- [Task instructions] Begin at the line that contains "assign y[0]= (~x[1]) & (~x[0]);" and repeat every line from there to the end of the records below, inclusive, without adding any other line.

Extracted data entries
⟨

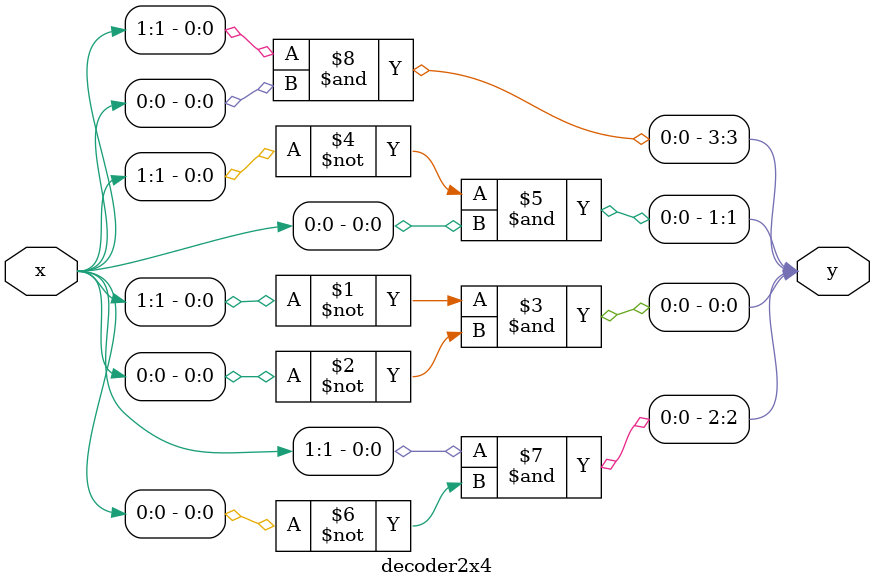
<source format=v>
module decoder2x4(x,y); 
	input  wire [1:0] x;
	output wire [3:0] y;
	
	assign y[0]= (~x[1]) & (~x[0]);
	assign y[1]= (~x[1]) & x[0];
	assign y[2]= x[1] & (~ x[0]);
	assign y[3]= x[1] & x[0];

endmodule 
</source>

⟩

- [Solution to this problem]
	assign y[0]= (~x[1]) & (~x[0]);
	assign y[1]= (~x[1]) & x[0];
	assign y[2]= x[1] & (~ x[0]);
	assign y[3]= x[1] & x[0];

endmodule 
</source>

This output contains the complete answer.